School of Public Health and Preventive Medicine, Monash University, Melbourne, Victoria, Australia.
Department of Endocrinology and Diabetes, Alfred Health, Melbourne, Victoria, Australia.
J Gerontol A Biol Sci Med Sci. 2024 Apr 1;79(4). doi: 10.1093/gerona/glad287.
Blood concentrations of testosterone and estrone tend to increase in women aged ≥70 years, whereas concentrations of their precursor hormone dehydroepiandrosterone decline. It is unknown whether these changes influence physical function. We investigated whether concentrations of these hormones were associated with grip strength and self-reported physical function in community-dwelling older women.
A total of 9 179 Australian women, aged ≥70 years, were recruited to the ASPirin in Reducing Events in the Elderly (ASPREE) trial. Sex hormones were measured in Sex Hormones in Older Women, an ASPREE substudy, by liquid chromatography-tandem mass spectrometry in 6 358 women. The associations between hormone concentrations and physical function (handgrip strength and self-reported physical function assessed by SF-12v2 physical component summary [PCS]) were examined using multiple linear regression.

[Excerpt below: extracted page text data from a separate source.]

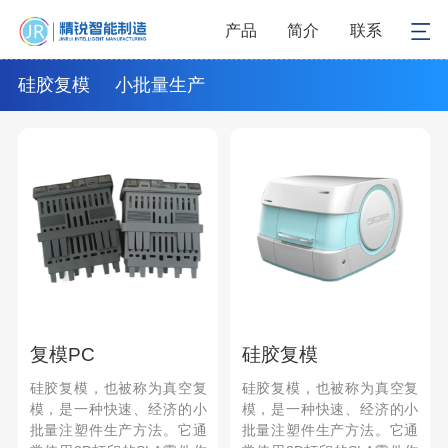
产品
简介
联系
硅胶复模
小批量生产
复模PC
硅胶复模
硅胶复模，也被称为真空复
硅胶复模，也被称为真空复
模，是一种快速、经济的小
模，是一种快速、经济的小
批量注塑件生产方法。它通
批量注塑件生产方法。它通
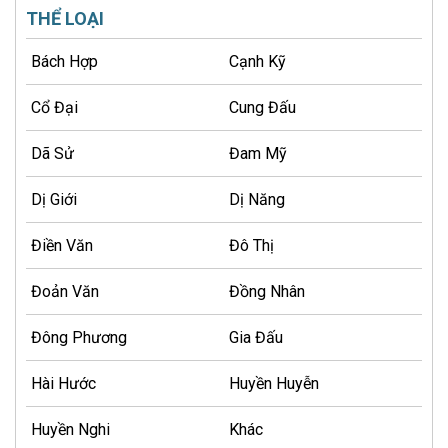
THỂ LOẠI
Bách Hợp
Cạnh Kỹ
Cổ Đại
Cung Đấu
Dã Sử
Đam Mỹ
Dị Giới
Dị Năng
Điền Văn
Đô Thị
Đoản Văn
Đồng Nhân
Đông Phương
Gia Đấu
Hài Hước
Huyền Huyễn
Huyền Nghi
Khác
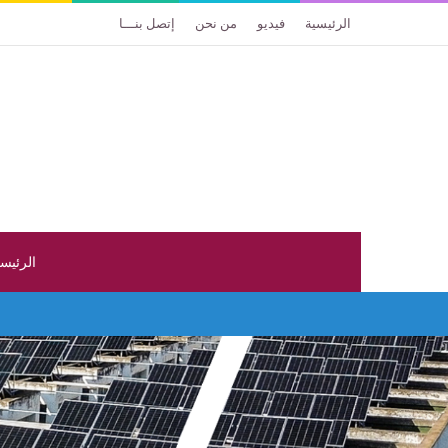
الرئيسية
فيديو
من نحن
إتصل بنـــا
الرئيس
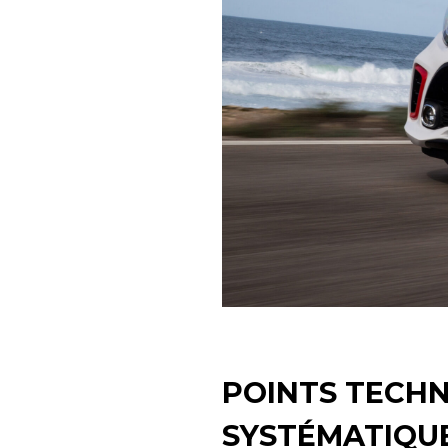
POINTS TECHN
SYSTÉMATIQU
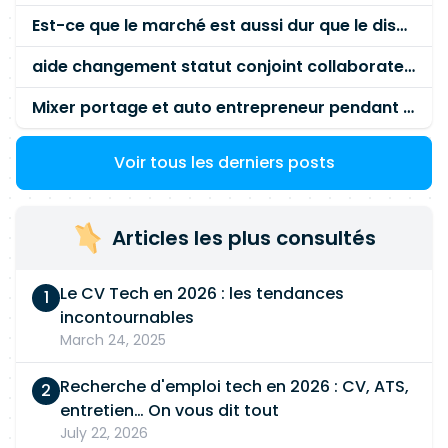
Est-ce que le marché est aussi dur que le disent les commerciaux ?
aide changement statut conjoint collaborateur
Mixer portage et auto entrepreneur pendant des années - quel risque ?
Voir tous les derniers posts
Articles les plus consultés
Le CV Tech en 2026 : les tendances
incontournables
March 24, 2025
Recherche d'emploi tech en 2026 : CV, ATS,
entretien… On vous dit tout
July 22, 2026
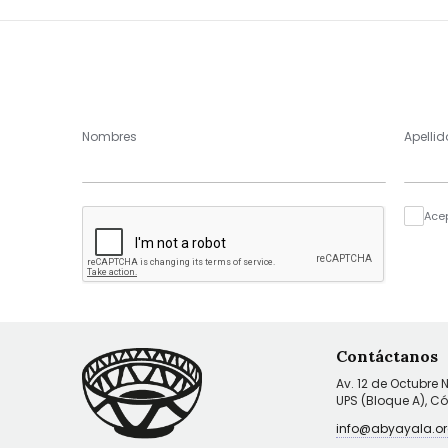
Nombres
Apellid
Ace
Contáctanos
Av. 12 de Octubre 
UPS (Bloque A), C
info@abyayala.or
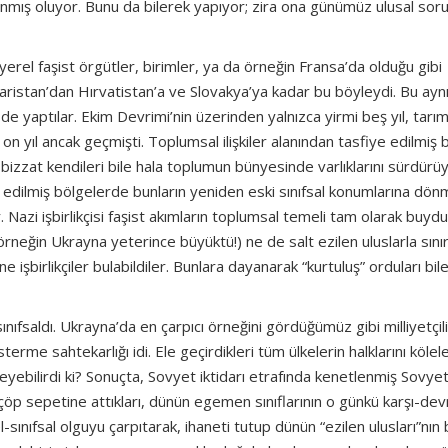
e anmış oluyor. Bunu da bilerek yapıyor; zira ona günümüz ulusal sor
 yerel faşist örgütler, birimler, ya da örneğin Fransa’da olduğu gibi
istan’dan Hırvatistan’a ve Slovakya’ya kadar bu böyleydi. Bu aynı
 de yaptılar. Ekim Devrimi’nin üzerinden yalnızca yirmi beş yıl, tarı
on yıl ancak geçmişti. Toplumsal ilişkiler alanından tasfiye edilmiş 
l, bizzat kendileri bile hala toplumun bünyesinde varlıklarını sürdürüy
gal edilmiş bölgelerde bunların yeniden eski sınıfsal konumlarına dö
 Nazi işbirlikçisi faşist akımların toplumsal temeli tam olarak buyd
örneğin Ukrayna yeterince büyüktü!) ne de salt ezilen uluslarla sınırl
işbirlikçiler bulabildiler. Bunlara dayanarak “kurtuluş” orduları bil
ınıfsaldı. Ukrayna’da en çarpıcı örneğini gördüğümüz gibi milliyetçil
sterme sahtekarlığı idi. Ele geçirdikleri tüm ülkelerin halklarını kölel
leyebilirdi ki? Sonuçta, Sovyet iktidarı etrafında kenetlenmiş Sovye
in çöp sepetine attıkları, dünün egemen sınıflarının o günkü karşı-dev
-sınıfsal olguyu çarpıtarak, ihaneti tutup dünün “ezilen ulusları”nın 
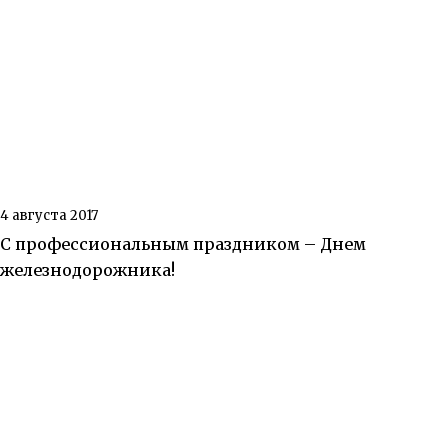
4 августа 2017
С профессиональным праздником – Днем
железнодорожника!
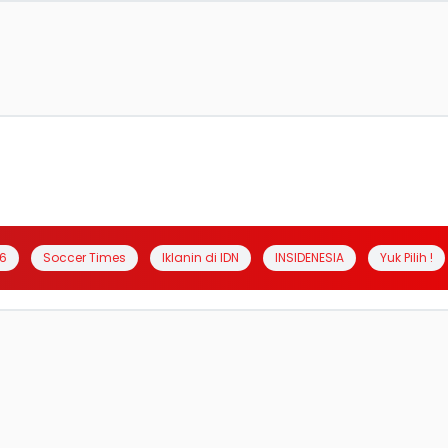
6
Soccer Times
Iklanin di IDN
INSIDENESIA
Yuk Pilih !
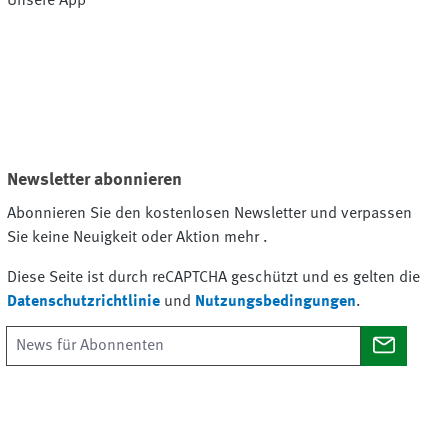
Unsere App
Newsletter abonnieren
Abonnieren Sie den kostenlosen Newsletter und verpassen
Sie keine Neuigkeit oder Aktion mehr .
Diese Seite ist durch reCAPTCHA geschützt und es gelten die
Datenschutzrichtlinie
und
Nutzungsbedingungen
.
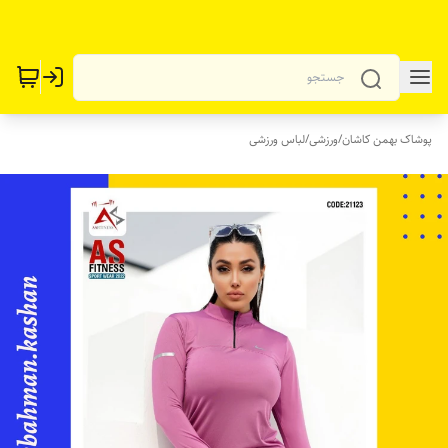
پوشاک بهمن کاشان
/
ورزشی
/
لباس ورزشی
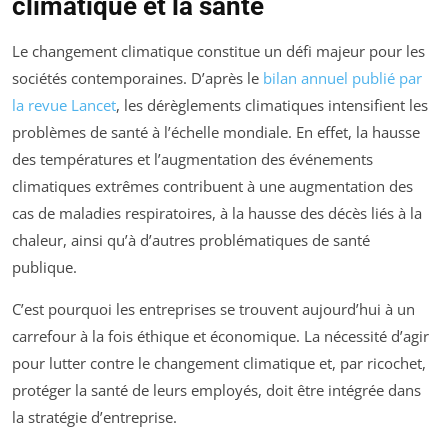
climatique et la santé
Le changement climatique constitue un défi majeur pour les
sociétés contemporaines. D’après le
bilan annuel publié par
la revue Lancet
, les dérèglements climatiques intensifient les
problèmes de santé à l’échelle mondiale. En effet, la hausse
des températures et l’augmentation des événements
climatiques extrêmes contribuent à une augmentation des
cas de maladies respiratoires, à la hausse des décès liés à la
chaleur, ainsi qu’à d’autres problématiques de santé
publique.
C’est pourquoi les entreprises se trouvent aujourd’hui à un
carrefour à la fois éthique et économique. La nécessité d’agir
pour lutter contre le changement climatique et, par ricochet,
protéger la santé de leurs employés, doit être intégrée dans
la stratégie d’entreprise.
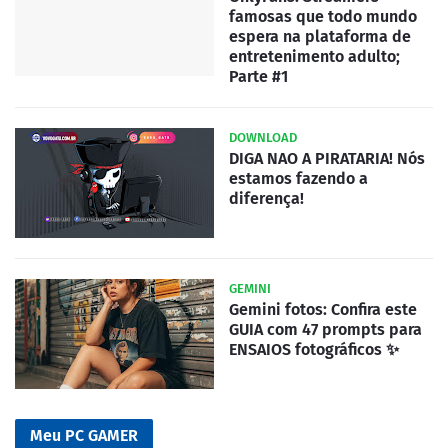
famosas que todo mundo
espera na plataforma de
entretenimento adulto;
Parte #1
DOWNLOAD
DIGA NAO A PIRATARIA! Nós
estamos fazendo a
diferença!
GEMINI
Gemini fotos: Confira este
GUIA com 47 prompts para
ENSAIOS fotográficos ✨
Meu PC GAMER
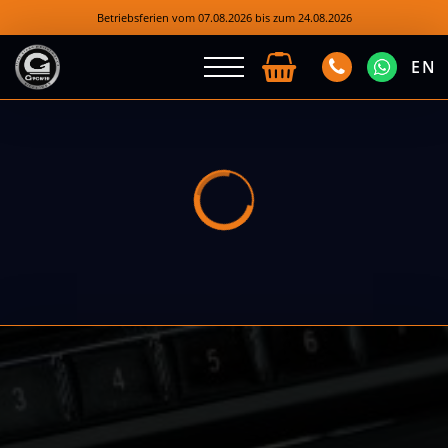
Betriebsferien vom 07.08.2026 bis zum 24.08.2026
EN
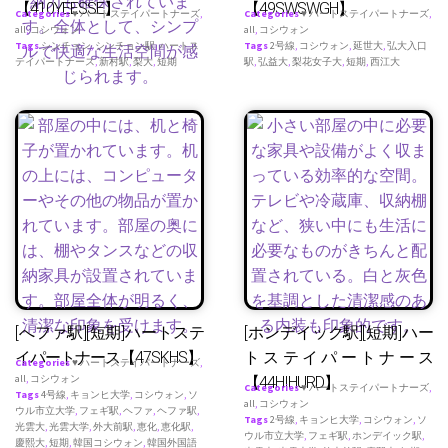
【410YEESSE】
【49SWSWGH】
Categories
♥ ハートステイパートナーズ
,
Categories
♥ ハートステイパートナーズ
,
all
,
コシウォン
all
,
コシウォン
Tags
シンチョン
,
シンチョン駅
,
ハートス
Tags
2号線
,
コシウォン
,
延世大
,
弘大入口
テイパートナース
,
新村駅
,
梨大
,
短期
駅
,
弘益大
,
梨花女子大
,
短期
,
西江大
[へファ駅][短期]ハートステ
[ホンデイック駅][短期]ハー
イパートナース【47SKHS】
トステイパートナース
Categories
♥ ハートステイパートナーズ
,
all
,
コシウォン
【44HIHURD】
Categories
♥ ハートステイパートナーズ
,
Tags
4号線
,
キョンヒ大学
,
コシウォン
,
ソ
all
,
コシウォン
ウル市立大学
,
フェギ駅
,
ヘファ
,
ヘファ駅
,
Tags
2号線
,
キョンヒ大学
,
コシウォン
,
ソ
光雲大
,
光雲大学
,
外大前駅
,
恵化
,
恵化駅
,
ウル市立大学
,
フェギ駅
,
ホンデイック駅
,
慶熙大
,
短期
,
韓国コシウォン
,
韓国外国語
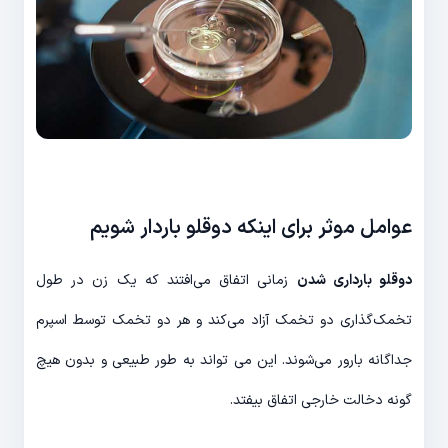
عوامل موثر برای اینکه دوقلو باردار شویم
دوقلو بارداری شدن
زمانی اتفاق می‌افتند که یک زن در طول
تخمک‌گذاری دو تخمک آزاد می‌کند و هر دو تخمک توسط اسپرم
جداگانه بارور می‌شوند. این می تواند به طور طبیعی و بدون هیچ
گونه دخالت خارجی اتفاق بیفتد.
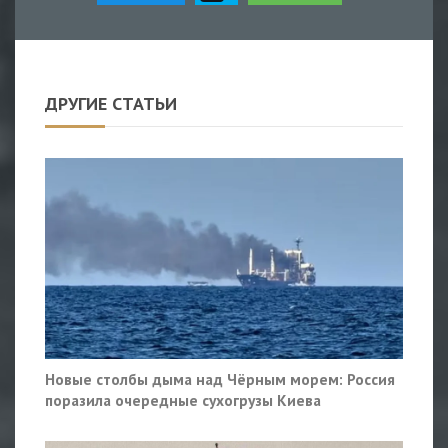
ДРУГИЕ СТАТЬИ
Новые столбы дыма над Чёрным морем: Россия
поразила очередные сухогрузы Киева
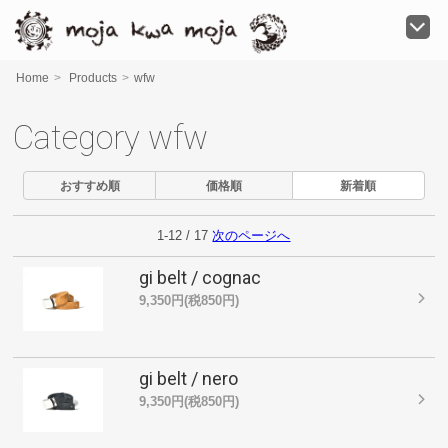
moja kwa moja
Home
>
Products
>
wfw
Category wfw
おすすめ順
価格順
新着順
1-12 / 17
次のページへ
gi belt / cognac
9,350円(税850円)
gi belt / nero
9,350円(税850円)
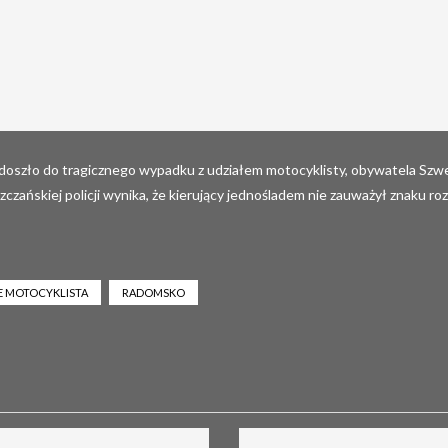
doszło do tragicznego wypadku z udziałem motocyklisty, obywatela Szw
zańskiej policji wynika, że kierujący jednośladem nie zauważył znaku ro
JE MOTOCYKLISTA
RADOMSKO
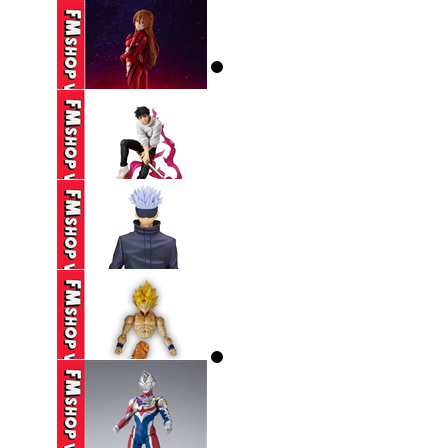
195,000 VND
(NOBOX) POP UP
PARADE ...
590,000 VND
(NOBOX) SEGA SPM
EVANGELION ...
250,000 VND
(2ND) ICHIBAN KUJI
JUJUTSU ...
650,000 VND
(2ND) BANPRESTO
JUJUTSU KAISEN ...
390,000 VND
(THIẾU HÔNG+CHÂN,
THIẾU CHỐT ...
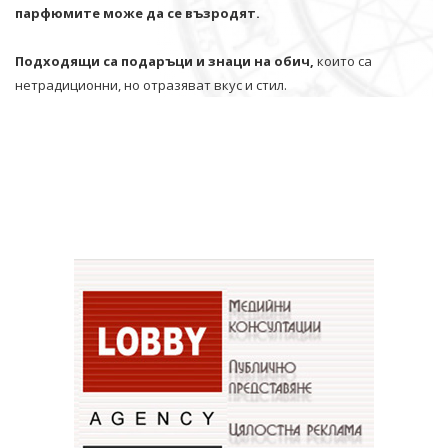
парфюмите може да се възродят.
Подходящи са подаръци и знаци на обич,
които са
нетрадиционни, но отразяват вкус и стил.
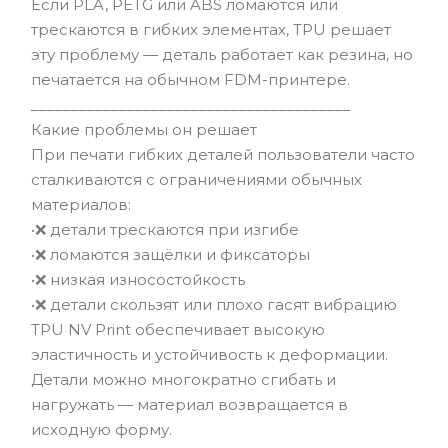
Если PLA, PETG или ABS ломаются или
трескаются в гибких элементах, TPU решает
эту проблему — деталь работает как резина, но
печатается на обычном FDM-принтере.
________________________________________
Какие проблемы он решает
При печати гибких деталей пользователи часто
сталкиваются с ограничениями обычных
материалов:
•❌ детали трескаются при изгибе
•❌ ломаются защёлки и фиксаторы
•❌ низкая износостойкость
•❌ детали скользят или плохо гасят вибрацию
TPU NV Print обеспечивает высокую
эластичность и устойчивость к деформации.
Детали можно многократно сгибать и
нагружать — материал возвращается в
исходную форму.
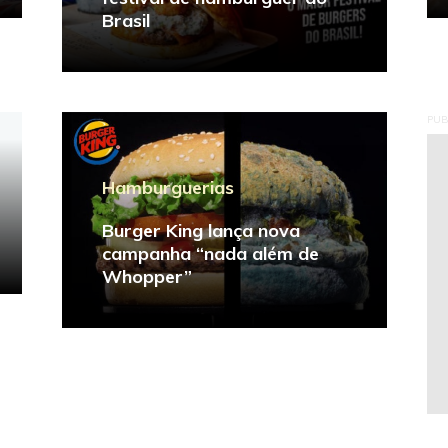
Brasil
PUB
Hamburguerias
Burger King lança nova
campanha “nada além de
Whopper”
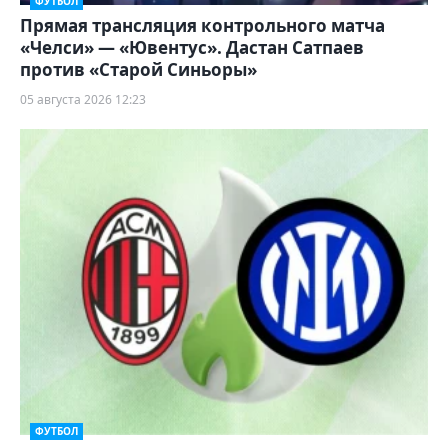
ФУТБОЛ
Прямая трансляция контрольного матча
«Челси» — «Ювентус». Дастан Сатпаев
против «Старой Синьоры»
05 августа 2026 12:23
ФУТБОЛ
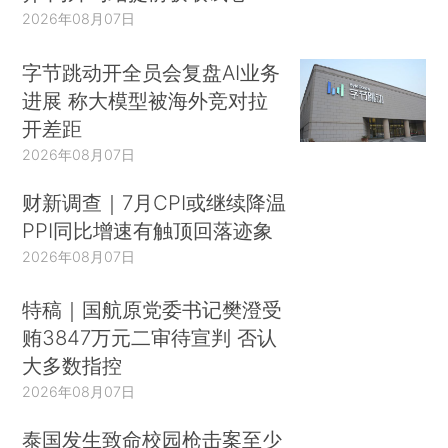
2026年08月07日
字节跳动开全员会复盘AI业务
进展 称大模型被海外竞对拉
开差距
2026年08月07日
财新调查｜7月CPI或继续降温
PPI同比增速有触顶回落迹象
2026年08月07日
特稿｜国航原党委书记樊澄受
贿3847万元二审待宣判 否认
大多数指控
2026年08月07日
泰国发生致命校园枪击案至少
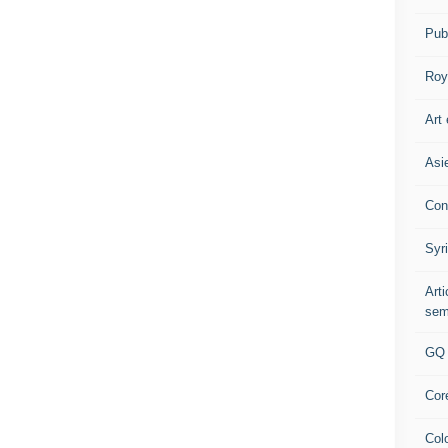
Pub
Roy
Art 
Asi
Con
Syr
Art
sem
GQ
Cor
Col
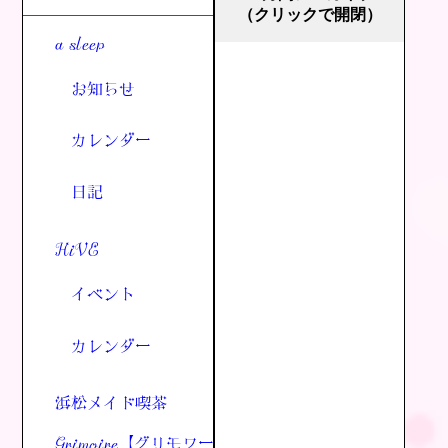
（クリックで開閉）
a sleep
お知らせ
カレンダー
日記
HiVE
イベント
カレンダー
浜松メイド喫茶
Grimoire【グリモワー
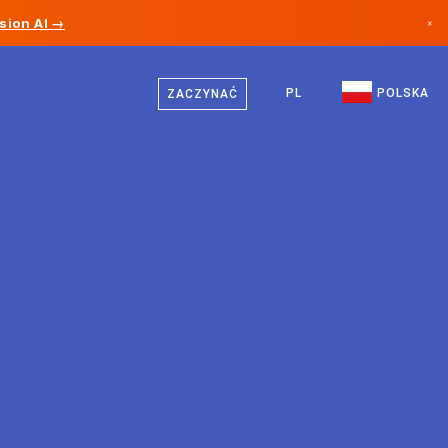
sion AI →
×
Polski
Kanada
Niemiecki
PL
POLSKA
ZACZYNAĆ
Niemcy
Angielski
Liechtenstein
Norwegia
Japonia
Bułgaria
Chorwacja
Litwa
Czarnogóra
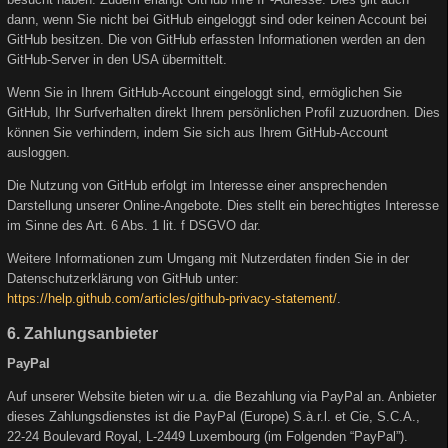
dann, wenn Sie nicht bei GitHub eingeloggt sind oder keinen Account bei
GitHub besitzen. Die von GitHub erfassten Informationen werden an den
GitHub-Server in den USA übermittelt.
Wenn Sie in Ihrem GitHub-Account eingeloggt sind, ermöglichen Sie
GitHub, Ihr Surfverhalten direkt Ihrem persönlichen Profil zuzuordnen. Dies
können Sie verhindern, indem Sie sich aus Ihrem GitHub-Account
ausloggen.
Die Nutzung von GitHub erfolgt im Interesse einer ansprechenden
Darstellung unserer Online-Angebote. Dies stellt ein berechtigtes Interesse
im Sinne des Art. 6 Abs. 1 lit. f DSGVO dar.
Weitere Informationen zum Umgang mit Nutzerdaten finden Sie in der
Datenschutzerklärung von GitHub unter:
https://help.github.com/articles/github-privacy-statement/
.
6. Zahlungsanbieter
PayPal
Auf unserer Website bieten wir u.a. die Bezahlung via PayPal an. Anbieter
dieses Zahlungsdienstes ist die PayPal (Europe) S.à.r.l. et Cie, S.C.A.,
22-24 Boulevard Royal, L-2449 Luxembourg (im Folgenden “PayPal”).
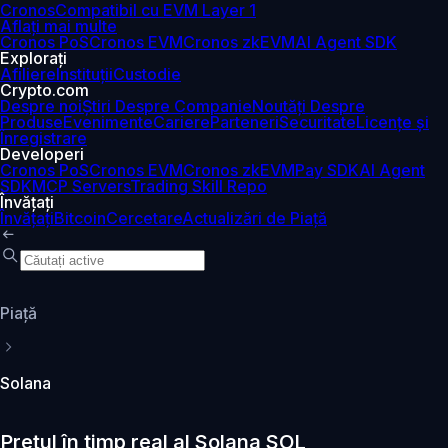
Cronos
Compatibil cu EVM Layer 1
Aflați mai multe
Cronos PoS
Cronos EVM
Cronos zkEVM
AI Agent SDK
Explorați
Afiliere
Instituții
Custodie
Crypto.com
Despre noi
Știri Despre Companie
Noutăți Despre
Produse
Evenimente
Cariere
Parteneri
Securitate
Licențe și
Înregistrare
Developeri
Cronos PoS
Cronos EVM
Cronos zkEVM
Pay SDK
AI Agent
SDK
MCP Servers
Trading Skill Repo
Învățați
Învățați
Bitcoin
Cercetare
Actualizări de Piață
Piaţă
Solana
Prețul în timp real al Solana SOL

The median age of the 5,447 participants was 74.0 (interquartile range 71.7-77.6) years. Testosterone concentrations above the lowest quartile were associated with less decline in grip strength (mean -1.39 [95% CI -1.54 to -1.24] vs -1.75 [-2.00 to -1.50] kg, p = .02), and dehydroepiandrosterone concentrations above the lowest quartile were associated with less decline in grip strength (-1.39 [-1.54 to -1.25] vs -1.82 [-2.11 to -1.55] kg, p = .007) and PCS scores (-1.49 [-1.80 to -1.17] vs -2.33 [-2.93 to -1.72], p = .02) over 4 years, compared with those in the respective lowest quartile.
Low endogenous concentrations of testosterone and dehydroepiandrosterone were associated the greatest likelihood of physical function decline in community-based women aged ≥70 years. Further studies are warranted to determine whether testosterone and dehydroepiandrosterone therapy prevent functional decline in this at-risk group using sensitive measures of muscle strength and performance.
年龄≥70 岁的女性血液中睾丸激素和雌酮的浓度往往会升高,而其前体激素脱氢表雄酮的浓度则会下降。目前尚不清楚这些变化是否会影响身体功能。我们研究了这些激素的浓度是否与社区居住的老年女性的握力和自我报告的身体功能有关。
共有 9179 名年龄≥70 岁的澳大利亚女性参加了 ASPirin in Reducing Events in the Elderly (ASPREE) 试验。在 ASPREE 的一项子研究“老年女性性激素”中,通过液相色谱-串联质谱法测量了 6358 名女性的性激素。使用多元线性回归分析了激素浓度与身体功能(握力和 SF-12v2 生理成分综合评分 [PCS] 评估的自我报告身体功能)之间的关系。
5447 名参与者的中位年龄为 74.0(四分位距 71.7-77.6)岁。睾丸激素浓度高于最低四分位数与握力下降幅度较小有关(平均 -1.39 [95%CI -1.54 至 -1.24] 与 -1.75 [-2.00 至 -1.50] kg,p=0.02),而脱氢表雄酮浓度高于最低四分位数与握力下降幅度较小有关(-1.39 [-1.54 至 -1.25] 与 -1.82 [-2.11 至 -1.55] kg,p=0.007)和 PCS 评分(-1.49 [-1.80 至 -1.17] 与 -2.33 [-2.93 至 -1.72],p=0.02)在 4 年内,与各自最低四分位数相比。
内源性睾丸激素和脱氢表雄酮浓度较低与社区≥70 岁女性身体功能下降的可能性最大。需要进一步的研究来确定睾丸激素和脱氢表雄酮治疗是否可以使用肌肉力量和性能的敏感测量来预防该高危人群的功能下降。